Soft Metropolitanism
Housing Micro-skyscrapers, Aomori (Japan)

Taking Aomori in Japan as our setting, we proposed to evolve a prototype (hOH, 2000) for a series of micro-skyscrapers that would be finetuned in response to the specific climatic, programmatic and environmental extremes of this northern city.
The first step was to establish a series of micro-skyscrapers situated on a uniform grid, which was transformed through a series of operations that attempted to optimise the relation of the narrow units to the light, views, orientation and cold northerly winds. The resulting 3D mesh extends to the limits permitted by the by-laws. As a result of planning regulations that define the height and angle of any new construction in relation to neighbouring buildings and the street, the towers are built at an incline – an adaptation that produces a metropolitan silhouette at a city scale, constructed with domestic spaces and media density.
Public land is replicated in suspended spaces produced in overlapping layers at levels +18.00, +28.00, +36.00 and +40.00m. These spaces unite all of the vertical items and assemble them in a 3D network that reduces the slenderness of the housing towers to conventional limits. These interconnect the towers and accommodate the community programmes – kindergartens, day centres and private cafés as well as spaces with no defined purpose – which attempt to articulate a common ground for the community and compensate for the reduced scale of the brief. These ‘public–domestic’ spaces, which expand the unexplored territory between public and domestic realms, can be used in multiple ways, allowing flexibility without the need for physical changes. They try to articulate, at the scale of the community, a sense of belonging to a set of common beliefs and values.

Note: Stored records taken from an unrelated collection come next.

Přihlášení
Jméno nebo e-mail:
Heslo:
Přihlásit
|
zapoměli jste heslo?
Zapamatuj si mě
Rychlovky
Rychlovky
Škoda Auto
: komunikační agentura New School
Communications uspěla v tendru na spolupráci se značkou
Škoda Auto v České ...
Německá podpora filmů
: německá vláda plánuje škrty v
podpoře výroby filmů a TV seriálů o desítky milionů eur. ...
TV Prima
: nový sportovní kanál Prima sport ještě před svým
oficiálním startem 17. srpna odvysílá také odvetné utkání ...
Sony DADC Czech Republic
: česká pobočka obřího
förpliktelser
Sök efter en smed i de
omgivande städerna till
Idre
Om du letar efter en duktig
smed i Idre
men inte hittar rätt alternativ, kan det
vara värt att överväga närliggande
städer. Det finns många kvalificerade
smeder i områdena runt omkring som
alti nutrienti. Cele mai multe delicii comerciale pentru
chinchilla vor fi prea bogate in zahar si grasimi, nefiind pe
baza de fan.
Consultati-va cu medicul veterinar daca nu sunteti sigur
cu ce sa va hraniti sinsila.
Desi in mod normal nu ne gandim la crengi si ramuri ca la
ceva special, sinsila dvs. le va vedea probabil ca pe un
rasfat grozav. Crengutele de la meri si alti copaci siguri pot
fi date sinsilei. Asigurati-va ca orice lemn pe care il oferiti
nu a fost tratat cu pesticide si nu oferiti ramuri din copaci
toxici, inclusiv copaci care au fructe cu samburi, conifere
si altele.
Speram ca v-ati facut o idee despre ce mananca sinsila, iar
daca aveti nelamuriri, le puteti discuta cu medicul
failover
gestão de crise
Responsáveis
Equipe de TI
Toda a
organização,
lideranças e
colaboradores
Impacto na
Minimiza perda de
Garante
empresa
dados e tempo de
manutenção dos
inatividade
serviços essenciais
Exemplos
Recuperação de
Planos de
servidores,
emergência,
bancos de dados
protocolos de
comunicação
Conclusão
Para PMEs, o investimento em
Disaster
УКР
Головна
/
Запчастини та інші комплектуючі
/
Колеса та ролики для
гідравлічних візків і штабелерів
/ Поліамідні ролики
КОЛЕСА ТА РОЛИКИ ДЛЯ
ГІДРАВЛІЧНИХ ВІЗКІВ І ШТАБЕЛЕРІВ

As a metropolitan image for Aomori, a city with a cold climate and frequent snowfalls, the project proposes the production of an internalised enclave composed of housing units that challenges the notions of public and private and is compatible, in both scale and use, with the proposed domestic brief. In other words, it produces a metropolitan scale and density (minus its negative effects) while at the same time trying to articulate the inhabitants’ lifestyles around a transformation of the notion of public and private realms.